Protein-protein interactions

Protein-protein interactions are involved in most cellular processes, including signal transduction, immune response, metabolism, and cell cycle control. We are interested in identifying structural features of binding surfaces of protein-protein interactions. With our collaborators, recently we developed the concept of complemented pockets that are strong structural features indicative of "hot-spot" of protein-protein interactions. Our work also point out new possible directions for protein-docking by locating those important pockets that pre-exist in uncomplemented protein structures.

Protein and peptide design

In protein design, one seeks to identify amino acid sequences that are compatible to a desired structural template but are incompatible with any other structural template. A key ingredient for the success in protein design is to develop an effective scoring function to discriminate good sequences from incompatible sequences and sequences that do not fold. We have developed a theoretical framework of designing optimal nonlinear scoring function in the form of Gaussian mixtures that can identify >200 native nonhomologous proteins simultaneously from >3million sequences-structure decoys.

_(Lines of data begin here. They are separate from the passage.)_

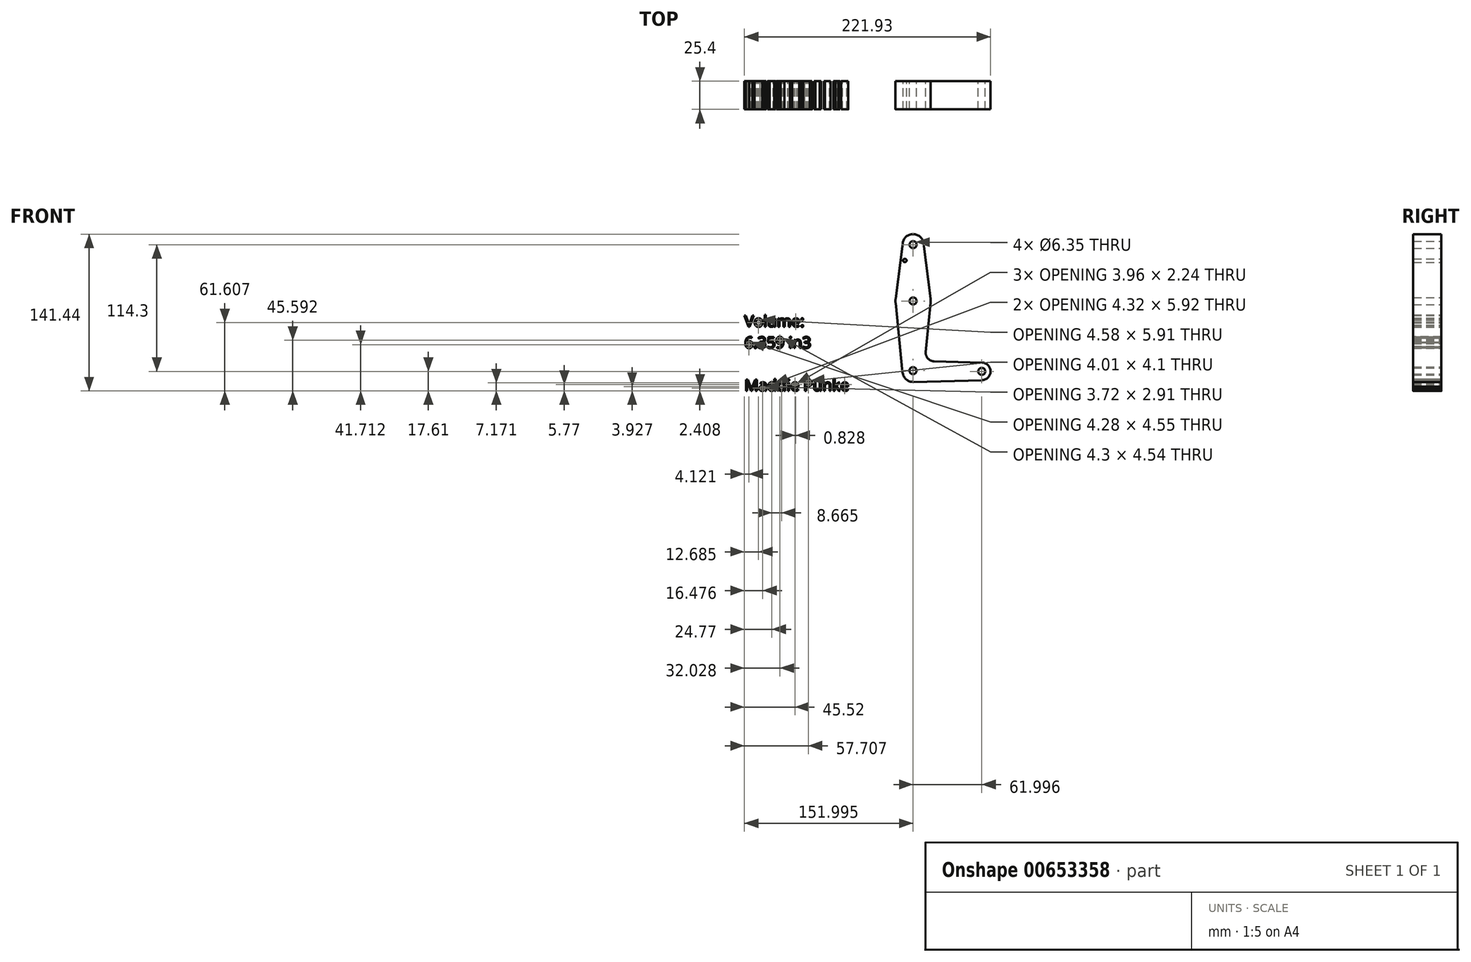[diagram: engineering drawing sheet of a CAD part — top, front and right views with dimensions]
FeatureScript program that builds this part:
annotation { "Feature Type Name" : "Feature", "Feature Type Description" : "" }
export const myFeature = defineFeature(function(context is Context, id is Id, definition is map)
    precondition{}
    {
        {
            var Q0;
            Q0=qCreatedBy(makeId("Front.planeOp"),FACE);
            var sketch = newSketch(context, id + "F0", { "sketchPlane" : qUnion([Q0])});
            skLineSegment(sketch, "E0", {"start": v(-2.44, 74.08) * mm, "end": v(-2.44, -40.22) * mm});
            skLineSegment(sketch, "E1", {"start": v(-2.44, -40.22) * mm, "end": v(59.47, -40.22) * mm});
            skCircle(sketch, "E2", {"center": v(-2.44, 74.08) * mm, "radius": 9.53 * mm});
            skCircle(sketch, "E3", {"center": v(-2.44, 23.28) * mm, "radius": 15.88 * mm});
            skCircle(sketch, "E4", {"center": v(-2.44, -40.22) * mm, "radius": 9.53 * mm});
            skCircle(sketch, "E5", {"center": v(59.47, -40.22) * mm, "radius": 7.94 * mm});
            skLineSegment(sketch, "E6", {"start": v(-11.9, 75.27) * mm, "end": v(-18.2, 25.26) * mm});
            skLineSegment(sketch, "E7", {"start": v(-18.24, 21.7) * mm, "end": v(-11.92, -41.17) * mm});
            skLineSegment(sketch, "E8", {"start": v(-2.2, -49.74) * mm, "end": v(59.67, -48.15) * mm});
            skCircle(sketch, "E9", {"center": v(-2.44, 74.08) * mm, "radius": 3.18 * mm});
            skCircle(sketch, "E10", {"center": v(-2.44, 23.28) * mm, "radius": 3.18 * mm});
            skCircle(sketch, "E11", {"center": v(-2.53, -39.56) * mm, "radius": 3.18 * mm});
            skCircle(sketch, "E12", {"center": v(59.47, -40.22) * mm, "radius": 3.18 * mm});
            skCircle(sketch, "E13", {"center": v(-9.93, 59.8) * mm, "radius": 1.59 * mm});
            skLineSegment(sketch, "E14", {"start": v(7, 75.27) * mm, "end": v(13.3, 25.26) * mm});
            skPoint(sketch, "E15.end.orphan", {"position": v(13.3, 25.26) * mm});
            skLineSegment(sketch, "E16", {"start": v(13.35, 21.7) * mm, "end": v(8.92, -22.44) * mm});
            skPoint(sketch, "E17.start.orphan", {"position": v(13.3, 21.25) * mm});
            skLineSegment(sketch, "E18", {"start": v(16.62, -31.18) * mm, "end": v(59.67, -32.28) * mm});
            skArc(sketch, "E19.filletArc", {"start": v(8.92, -22.44) * mm, "mid": v(10.86, -28.5) * mm, "end": v(16.62, -31.18) * mm});
            skText(sketch, "E20", { "text": "Volume:\n6.359 in3\n\nMaddie Punke ", "fontName": "OpenSans-Regular.ttf"});
            const initialGuessF0  = {"E20": [-0.15452, 0, 1, 0, 0.01018]};
            skSetInitialGuess(sketch, initialGuessF0);
            skSolve(sketch);
        }
        {
            var Q0;
            Q0 = qSketchRegion(id + "F0", true);
            var Q1;
            {var subQ0=sQuery(id+"F0.wireOp",EDGE,"E4");var subQ1=sQuery(id+"F0.wireOp",EDGE,"E0");var subQ2=makeQuery(id+"F0.imprint","INTERSECT",VERTEX,{"derivedFrom":[subQ1,subQ0]});Q1=makeQuery(id+"F0.imprint","IMPRINT",FACE,{"disambiguationData":[TD([[makeQuery(id+"F0.imprint","IMPRINT",EDGE,{"disambiguationData":[TD([[subQ2,-1.0]])],"derivedFrom":subQ1}),1.0]])]});}
            extrude(context, id + "F1", {"entities" : qUnion([Q0, Q1]), "depth" : 25.4 * mm, "offsetDistance" : 25.4 * mm});
        }
    });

A promising strategy in developing therapeutics against disease is to design protein-like peptide drugs that can interfere with undesired protein-protein interactions. An effective strategy is to screening combinatorial library of peptides displayed on phages. However, once the length of the peptide goes beyond 7 residues, it is difficult to exhaustively search for all possible sequences. We have developed a weighted method that can introduce beneficial bias in the sequences of designed phage library. We have also developed a universal codon schema that helps to enrich active peptides in constructing a phage library by 1000-fold.

Membrane protein

Membrane proteins are an important class of proteins where structural information is relatively sparse compared to soluble proteins. We have characterized various physicochemical properties of residues in transmembrane helices, including propensity for lipid interactions (join work with Dr. DeGrado and colleagues), propensity for interstrand interactions, and propensity for higher order interactions. Our work also showed that almost all TM helices contain hydrogen bond, and spatial motifs such as serine zipper and polar clamps we discovered play important roles in TM helix assembly.

Biophsyics of protein structures and protein structure prediction

Tight packing has been thought as an important properties of native protein structures. We have developed methods for quantitative characterization of protein pakcing. We identified specific scaling relationship of protein packing and protein chain length, and showed that such a scaling relationship is due to generic properties of compact chain polymers rather than evolution. This conclusion was drawn with the state-of-the-art sequential Monte Carlo sampling method. Using this sampling method, we have developed simple lattice models to study the critical effects of chirality and side chain inflexibility in reducing the entropy of protein folding. We are developing simplified protein models combining both local sequence and contact propensity for protein structure predictions.

Evolution of protein structure and folding

We are also interested in protein evolution. A controversy in protein folding is whether protein folding core is conserved. We have shown using a maximum-likelihood method that the folding core of proteins important for kinetics is not particularly conserved. We have also reconstructed ancestral folding cores, which are predicted to lead to similar folding behavior despite this ancestral core has never appeared in proteins from extant species. We are continuing our study of they effects of evolution on protein folding, and protein function.